_Work item a_. Retype the passage about quiet moments at home word for word, starting with "But then in" and going on through "your conflicted emotions.".

_Supplied passage_.
But then in the quiet moments, you miss that incessant background noise, it’s as though all of the life has been sucked out of the room. The sound of a dripping tap is suddenly mournful, rain upon the window panes just feels a bit empty. You sip on your tea/read your paper/pick dirt from under your nails with a butter knife/insert any other enjoyable activity, and the silence is almost deafening. And you think to yourself, ah, isn’t it lovely to have a house filled with kids’ noises, and then one of them comes in and clangs a metal spoon along the radiator and you almost self-combust with the ferocity of your conflicted emotions.

I’ll leave you on that deep and uncharacteristically profound note. Oh and here’s the poem:

The Last Time (author unknown)

_Given records_.
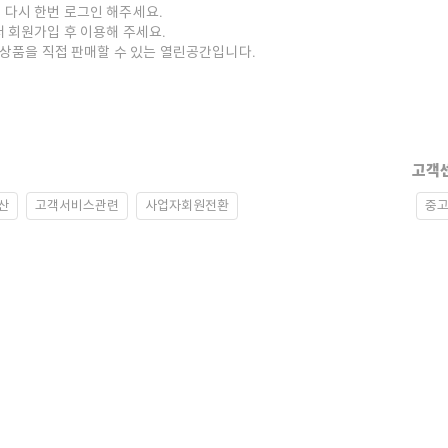
 다시 한번 로그인 해주세요.
저 회원가입 후 이용해 주세요.
중고상품을 직접 판매할 수 있는 열린공간입니다.
고객
산
고객서비스관련
사업자회원전환
중고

_Work item b_. Repeat the lines of the listing above word for word, and leave the pictures out of your answer.

_Worked solution a_.
But then in the quiet moments, you miss that incessant background noise, it’s as though all of the life has been sucked out of the room. The sound of a dripping tap is suddenly mournful, rain upon the window panes just feels a bit empty. You sip on your tea/read your paper/pick dirt from under your nails with a butter knife/insert any other enjoyable activity, and the silence is almost deafening. And you think to yourself, ah, isn’t it lovely to have a house filled with kids’ noises, and then one of them comes in and clangs a metal spoon along the radiator and you almost self-combust with the ferocity of your conflicted emotions.

_Worked solution b_.
 다시 한번 로그인 해주세요.
저 회원가입 후 이용해 주세요.
중고상품을 직접 판매할 수 있는 열린공간입니다.
고객
산
고객서비스관련
사업자회원전환
중고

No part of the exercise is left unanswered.